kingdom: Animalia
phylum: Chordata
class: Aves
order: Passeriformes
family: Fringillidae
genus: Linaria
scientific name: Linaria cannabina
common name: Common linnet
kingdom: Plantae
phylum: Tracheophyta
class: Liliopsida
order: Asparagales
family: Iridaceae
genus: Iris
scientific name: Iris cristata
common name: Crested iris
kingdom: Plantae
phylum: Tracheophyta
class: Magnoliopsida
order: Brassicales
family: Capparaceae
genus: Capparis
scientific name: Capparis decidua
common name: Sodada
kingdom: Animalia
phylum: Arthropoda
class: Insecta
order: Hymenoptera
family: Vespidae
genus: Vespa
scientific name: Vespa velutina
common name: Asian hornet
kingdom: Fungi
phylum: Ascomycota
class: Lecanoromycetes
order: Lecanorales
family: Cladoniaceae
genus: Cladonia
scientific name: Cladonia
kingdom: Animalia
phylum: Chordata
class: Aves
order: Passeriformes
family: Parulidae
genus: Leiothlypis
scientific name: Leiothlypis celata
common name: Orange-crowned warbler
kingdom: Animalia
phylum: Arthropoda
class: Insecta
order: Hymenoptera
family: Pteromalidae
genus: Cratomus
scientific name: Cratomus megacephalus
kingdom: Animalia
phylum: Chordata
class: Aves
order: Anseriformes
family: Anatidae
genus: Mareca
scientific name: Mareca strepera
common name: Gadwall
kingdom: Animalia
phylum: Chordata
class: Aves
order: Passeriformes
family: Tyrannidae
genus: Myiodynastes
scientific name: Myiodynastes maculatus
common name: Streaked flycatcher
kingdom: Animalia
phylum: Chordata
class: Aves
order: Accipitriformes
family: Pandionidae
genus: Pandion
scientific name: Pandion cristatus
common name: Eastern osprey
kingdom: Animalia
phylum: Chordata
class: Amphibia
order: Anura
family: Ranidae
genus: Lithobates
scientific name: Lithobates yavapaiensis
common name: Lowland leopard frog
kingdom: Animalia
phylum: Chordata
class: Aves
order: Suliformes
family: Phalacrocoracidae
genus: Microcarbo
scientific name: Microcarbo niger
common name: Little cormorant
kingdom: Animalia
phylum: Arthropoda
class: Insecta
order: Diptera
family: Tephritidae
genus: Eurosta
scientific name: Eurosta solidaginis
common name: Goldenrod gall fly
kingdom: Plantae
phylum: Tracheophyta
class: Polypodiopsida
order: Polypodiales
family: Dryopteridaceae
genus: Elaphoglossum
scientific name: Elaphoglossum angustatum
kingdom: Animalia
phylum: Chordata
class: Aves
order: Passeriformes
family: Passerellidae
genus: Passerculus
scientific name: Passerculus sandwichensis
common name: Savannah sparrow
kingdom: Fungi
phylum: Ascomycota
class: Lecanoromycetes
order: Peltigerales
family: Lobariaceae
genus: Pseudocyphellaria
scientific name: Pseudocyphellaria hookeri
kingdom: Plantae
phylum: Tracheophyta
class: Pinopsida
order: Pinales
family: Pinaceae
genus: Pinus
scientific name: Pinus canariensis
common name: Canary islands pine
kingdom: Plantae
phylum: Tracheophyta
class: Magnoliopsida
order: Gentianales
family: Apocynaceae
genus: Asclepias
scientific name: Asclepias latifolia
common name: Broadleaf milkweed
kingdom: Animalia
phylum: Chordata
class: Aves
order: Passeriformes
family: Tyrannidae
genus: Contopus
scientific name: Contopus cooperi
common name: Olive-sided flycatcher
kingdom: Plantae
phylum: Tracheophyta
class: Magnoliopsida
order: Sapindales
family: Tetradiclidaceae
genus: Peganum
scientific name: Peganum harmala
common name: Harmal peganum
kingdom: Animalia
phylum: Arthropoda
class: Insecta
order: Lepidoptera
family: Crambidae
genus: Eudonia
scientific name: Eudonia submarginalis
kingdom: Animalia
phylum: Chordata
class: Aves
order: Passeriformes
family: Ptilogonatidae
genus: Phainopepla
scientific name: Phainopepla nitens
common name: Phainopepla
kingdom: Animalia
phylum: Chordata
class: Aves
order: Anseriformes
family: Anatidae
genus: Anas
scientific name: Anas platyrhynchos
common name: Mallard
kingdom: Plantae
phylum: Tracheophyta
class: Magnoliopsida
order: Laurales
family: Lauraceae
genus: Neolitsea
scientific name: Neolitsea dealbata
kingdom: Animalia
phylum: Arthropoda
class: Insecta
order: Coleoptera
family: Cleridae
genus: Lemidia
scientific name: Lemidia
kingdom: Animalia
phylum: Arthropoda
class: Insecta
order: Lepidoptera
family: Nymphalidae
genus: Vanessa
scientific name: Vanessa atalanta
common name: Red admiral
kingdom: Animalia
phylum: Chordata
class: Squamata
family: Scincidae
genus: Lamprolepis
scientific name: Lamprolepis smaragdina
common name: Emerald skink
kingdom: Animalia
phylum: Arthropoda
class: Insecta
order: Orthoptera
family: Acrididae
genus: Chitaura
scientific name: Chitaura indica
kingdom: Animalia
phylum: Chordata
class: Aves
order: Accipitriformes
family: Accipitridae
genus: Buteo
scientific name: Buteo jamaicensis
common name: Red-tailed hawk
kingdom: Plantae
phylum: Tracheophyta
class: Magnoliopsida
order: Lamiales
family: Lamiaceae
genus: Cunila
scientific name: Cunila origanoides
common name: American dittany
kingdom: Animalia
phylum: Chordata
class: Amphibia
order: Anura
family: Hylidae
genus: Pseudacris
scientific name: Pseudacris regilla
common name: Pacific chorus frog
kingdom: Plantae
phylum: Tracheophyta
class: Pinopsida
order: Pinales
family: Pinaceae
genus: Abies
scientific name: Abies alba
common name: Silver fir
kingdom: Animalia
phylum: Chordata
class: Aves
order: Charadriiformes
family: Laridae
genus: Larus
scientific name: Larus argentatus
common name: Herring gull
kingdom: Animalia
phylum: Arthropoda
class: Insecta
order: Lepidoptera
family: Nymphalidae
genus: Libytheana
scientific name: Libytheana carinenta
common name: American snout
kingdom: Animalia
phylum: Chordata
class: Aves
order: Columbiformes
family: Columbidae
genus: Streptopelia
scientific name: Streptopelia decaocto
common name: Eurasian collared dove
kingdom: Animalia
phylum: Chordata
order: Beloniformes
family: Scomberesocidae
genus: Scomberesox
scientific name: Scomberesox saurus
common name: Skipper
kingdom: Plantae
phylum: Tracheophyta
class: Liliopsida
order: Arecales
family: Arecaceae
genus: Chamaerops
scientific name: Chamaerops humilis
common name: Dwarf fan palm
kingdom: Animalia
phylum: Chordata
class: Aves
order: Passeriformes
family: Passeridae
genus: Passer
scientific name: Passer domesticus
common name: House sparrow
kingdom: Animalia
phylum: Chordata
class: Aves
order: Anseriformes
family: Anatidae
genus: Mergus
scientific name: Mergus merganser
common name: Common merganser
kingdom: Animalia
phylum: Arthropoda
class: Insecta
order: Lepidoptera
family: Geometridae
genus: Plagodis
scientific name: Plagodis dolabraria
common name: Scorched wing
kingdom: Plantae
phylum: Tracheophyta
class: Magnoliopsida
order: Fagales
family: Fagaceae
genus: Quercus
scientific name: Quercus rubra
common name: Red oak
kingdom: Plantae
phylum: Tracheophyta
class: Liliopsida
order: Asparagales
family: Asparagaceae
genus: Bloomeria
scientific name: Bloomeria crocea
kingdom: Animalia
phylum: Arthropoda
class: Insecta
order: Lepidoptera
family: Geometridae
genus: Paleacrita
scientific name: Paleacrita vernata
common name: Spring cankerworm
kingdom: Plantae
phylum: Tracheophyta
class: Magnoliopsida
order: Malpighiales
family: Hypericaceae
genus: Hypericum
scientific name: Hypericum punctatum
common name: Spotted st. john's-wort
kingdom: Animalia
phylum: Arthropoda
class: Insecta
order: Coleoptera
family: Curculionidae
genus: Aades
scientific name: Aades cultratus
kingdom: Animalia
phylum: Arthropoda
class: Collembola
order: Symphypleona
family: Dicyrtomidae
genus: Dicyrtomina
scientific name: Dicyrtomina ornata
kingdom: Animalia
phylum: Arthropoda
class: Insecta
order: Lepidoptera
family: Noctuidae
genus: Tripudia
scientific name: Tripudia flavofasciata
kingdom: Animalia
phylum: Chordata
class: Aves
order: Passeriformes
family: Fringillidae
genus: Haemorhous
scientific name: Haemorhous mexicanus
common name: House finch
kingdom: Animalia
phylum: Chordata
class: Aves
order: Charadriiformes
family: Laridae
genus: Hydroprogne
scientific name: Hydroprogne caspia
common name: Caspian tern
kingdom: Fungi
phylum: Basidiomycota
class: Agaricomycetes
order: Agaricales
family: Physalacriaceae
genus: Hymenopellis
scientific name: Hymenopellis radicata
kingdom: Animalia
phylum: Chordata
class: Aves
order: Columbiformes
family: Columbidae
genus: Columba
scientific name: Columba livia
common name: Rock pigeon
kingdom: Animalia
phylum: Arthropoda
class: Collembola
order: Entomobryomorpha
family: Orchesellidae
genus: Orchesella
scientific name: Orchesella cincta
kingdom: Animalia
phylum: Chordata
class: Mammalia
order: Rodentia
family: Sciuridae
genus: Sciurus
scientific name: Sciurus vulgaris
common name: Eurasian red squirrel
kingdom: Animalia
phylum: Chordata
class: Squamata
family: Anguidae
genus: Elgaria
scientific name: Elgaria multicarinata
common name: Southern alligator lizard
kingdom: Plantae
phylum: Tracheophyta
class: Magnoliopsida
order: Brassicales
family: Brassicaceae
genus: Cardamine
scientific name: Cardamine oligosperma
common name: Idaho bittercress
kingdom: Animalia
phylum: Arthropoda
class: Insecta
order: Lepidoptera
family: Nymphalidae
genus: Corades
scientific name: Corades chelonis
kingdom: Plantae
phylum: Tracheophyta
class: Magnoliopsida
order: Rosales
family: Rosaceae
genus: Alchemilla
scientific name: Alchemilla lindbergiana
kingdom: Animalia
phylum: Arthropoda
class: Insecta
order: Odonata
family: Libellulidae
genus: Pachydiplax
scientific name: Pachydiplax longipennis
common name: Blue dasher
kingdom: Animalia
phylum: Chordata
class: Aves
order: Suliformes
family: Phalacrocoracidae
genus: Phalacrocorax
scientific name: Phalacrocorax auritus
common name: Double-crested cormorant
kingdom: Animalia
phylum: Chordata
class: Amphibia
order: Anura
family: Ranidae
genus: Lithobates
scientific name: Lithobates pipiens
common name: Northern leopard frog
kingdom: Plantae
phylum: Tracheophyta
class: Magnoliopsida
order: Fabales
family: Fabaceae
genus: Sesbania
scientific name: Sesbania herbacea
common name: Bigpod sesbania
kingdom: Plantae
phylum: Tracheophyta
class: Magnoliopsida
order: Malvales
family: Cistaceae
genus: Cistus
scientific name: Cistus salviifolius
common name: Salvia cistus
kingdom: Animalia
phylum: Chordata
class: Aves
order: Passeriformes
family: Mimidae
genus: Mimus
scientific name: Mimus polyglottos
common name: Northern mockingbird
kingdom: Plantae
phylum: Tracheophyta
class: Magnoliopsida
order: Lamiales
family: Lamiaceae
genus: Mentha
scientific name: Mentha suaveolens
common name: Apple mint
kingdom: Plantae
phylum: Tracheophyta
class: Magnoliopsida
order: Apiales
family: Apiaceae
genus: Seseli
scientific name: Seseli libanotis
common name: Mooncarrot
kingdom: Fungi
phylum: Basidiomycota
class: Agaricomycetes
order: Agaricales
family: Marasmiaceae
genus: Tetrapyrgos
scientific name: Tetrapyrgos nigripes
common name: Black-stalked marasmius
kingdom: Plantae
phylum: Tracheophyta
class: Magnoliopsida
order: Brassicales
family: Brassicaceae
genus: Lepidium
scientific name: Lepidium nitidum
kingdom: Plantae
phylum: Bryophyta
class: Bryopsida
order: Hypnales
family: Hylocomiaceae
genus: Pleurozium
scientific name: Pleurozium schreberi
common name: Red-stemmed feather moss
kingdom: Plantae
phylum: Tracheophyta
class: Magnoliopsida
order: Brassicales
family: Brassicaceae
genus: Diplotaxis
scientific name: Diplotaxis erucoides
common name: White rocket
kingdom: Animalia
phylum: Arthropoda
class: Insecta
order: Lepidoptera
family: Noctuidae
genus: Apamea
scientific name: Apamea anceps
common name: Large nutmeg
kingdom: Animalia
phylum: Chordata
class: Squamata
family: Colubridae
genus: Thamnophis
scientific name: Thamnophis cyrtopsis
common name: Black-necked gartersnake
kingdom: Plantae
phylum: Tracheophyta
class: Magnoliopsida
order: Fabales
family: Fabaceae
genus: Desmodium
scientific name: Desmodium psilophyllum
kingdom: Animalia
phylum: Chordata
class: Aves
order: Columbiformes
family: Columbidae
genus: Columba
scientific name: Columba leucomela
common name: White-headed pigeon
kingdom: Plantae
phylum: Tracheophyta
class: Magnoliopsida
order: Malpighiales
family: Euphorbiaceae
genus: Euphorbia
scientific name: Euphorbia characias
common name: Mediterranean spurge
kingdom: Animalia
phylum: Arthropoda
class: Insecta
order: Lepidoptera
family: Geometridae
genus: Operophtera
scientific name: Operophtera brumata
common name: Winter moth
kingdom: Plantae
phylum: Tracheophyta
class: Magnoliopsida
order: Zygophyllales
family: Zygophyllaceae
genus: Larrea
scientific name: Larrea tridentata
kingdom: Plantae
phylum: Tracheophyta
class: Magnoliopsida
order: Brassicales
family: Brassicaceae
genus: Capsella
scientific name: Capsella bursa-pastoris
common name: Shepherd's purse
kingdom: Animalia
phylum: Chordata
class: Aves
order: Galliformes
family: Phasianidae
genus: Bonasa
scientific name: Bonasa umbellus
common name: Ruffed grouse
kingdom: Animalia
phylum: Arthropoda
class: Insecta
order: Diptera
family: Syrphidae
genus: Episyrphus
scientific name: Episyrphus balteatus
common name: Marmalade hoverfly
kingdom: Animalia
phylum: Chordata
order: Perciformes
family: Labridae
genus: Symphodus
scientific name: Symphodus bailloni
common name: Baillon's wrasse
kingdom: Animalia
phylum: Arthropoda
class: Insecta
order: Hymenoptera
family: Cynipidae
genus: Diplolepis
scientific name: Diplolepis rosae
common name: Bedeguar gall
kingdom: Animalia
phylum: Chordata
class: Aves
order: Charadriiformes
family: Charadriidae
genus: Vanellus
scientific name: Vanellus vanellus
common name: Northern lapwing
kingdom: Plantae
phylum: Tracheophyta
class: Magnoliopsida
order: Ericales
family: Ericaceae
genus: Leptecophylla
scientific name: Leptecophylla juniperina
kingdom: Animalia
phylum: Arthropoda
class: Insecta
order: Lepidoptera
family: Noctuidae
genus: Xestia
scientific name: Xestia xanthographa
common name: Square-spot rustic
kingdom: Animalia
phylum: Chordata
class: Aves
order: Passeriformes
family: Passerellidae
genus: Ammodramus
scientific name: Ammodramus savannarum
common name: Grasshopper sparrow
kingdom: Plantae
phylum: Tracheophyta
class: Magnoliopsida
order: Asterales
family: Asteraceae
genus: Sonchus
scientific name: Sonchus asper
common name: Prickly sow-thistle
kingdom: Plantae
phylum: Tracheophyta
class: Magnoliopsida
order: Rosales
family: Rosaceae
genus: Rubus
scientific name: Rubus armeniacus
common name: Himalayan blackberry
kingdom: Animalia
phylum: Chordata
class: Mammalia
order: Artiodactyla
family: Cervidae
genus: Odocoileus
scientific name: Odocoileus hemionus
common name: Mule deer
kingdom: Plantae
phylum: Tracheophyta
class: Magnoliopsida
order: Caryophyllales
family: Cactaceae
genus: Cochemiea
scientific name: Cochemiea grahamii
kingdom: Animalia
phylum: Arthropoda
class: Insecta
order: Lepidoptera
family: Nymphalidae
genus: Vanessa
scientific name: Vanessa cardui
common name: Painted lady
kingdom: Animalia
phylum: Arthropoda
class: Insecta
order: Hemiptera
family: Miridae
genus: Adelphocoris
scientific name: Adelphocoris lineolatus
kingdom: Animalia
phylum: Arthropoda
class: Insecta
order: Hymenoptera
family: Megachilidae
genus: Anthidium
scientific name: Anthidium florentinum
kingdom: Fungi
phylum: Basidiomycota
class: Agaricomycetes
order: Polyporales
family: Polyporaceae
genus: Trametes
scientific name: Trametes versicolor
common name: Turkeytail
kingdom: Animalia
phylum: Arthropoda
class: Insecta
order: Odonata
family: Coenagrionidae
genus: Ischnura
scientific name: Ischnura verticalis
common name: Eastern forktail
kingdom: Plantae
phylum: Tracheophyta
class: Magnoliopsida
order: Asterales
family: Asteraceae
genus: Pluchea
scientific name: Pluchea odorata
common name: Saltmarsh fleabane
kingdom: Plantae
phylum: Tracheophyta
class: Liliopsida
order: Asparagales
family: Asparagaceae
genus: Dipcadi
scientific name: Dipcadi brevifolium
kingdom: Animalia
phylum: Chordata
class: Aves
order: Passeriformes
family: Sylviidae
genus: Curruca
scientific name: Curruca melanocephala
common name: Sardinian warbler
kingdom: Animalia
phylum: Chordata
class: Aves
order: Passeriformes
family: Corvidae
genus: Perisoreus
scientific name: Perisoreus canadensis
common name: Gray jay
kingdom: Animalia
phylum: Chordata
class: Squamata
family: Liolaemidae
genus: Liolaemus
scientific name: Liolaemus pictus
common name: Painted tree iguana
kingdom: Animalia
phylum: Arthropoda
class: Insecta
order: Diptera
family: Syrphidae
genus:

--------------------

Given exercise
Rewrite the data starting at the line containing "common name: Black-necked gartersnake" and ending at the line containing "genus: Euphorbia", with "phylum" changed to "division" and nothing else altered.

Result of the task
common name: Black-necked gartersnake
kingdom: Plantae
division: Tracheophyta
class: Magnoliopsida
order: Fabales
family: Fabaceae
genus: Desmodium
scientific name: Desmodium psilophyllum
kingdom: Animalia
division: Chordata
class: Aves
order: Columbiformes
family: Columbidae
genus: Columba
scientific name: Columba leucomela
common name: White-headed pigeon
kingdom: Plantae
division: Tracheophyta
class: Magnoliopsida
order: Malpighiales
family: Euphorbiaceae
genus: Euphorbia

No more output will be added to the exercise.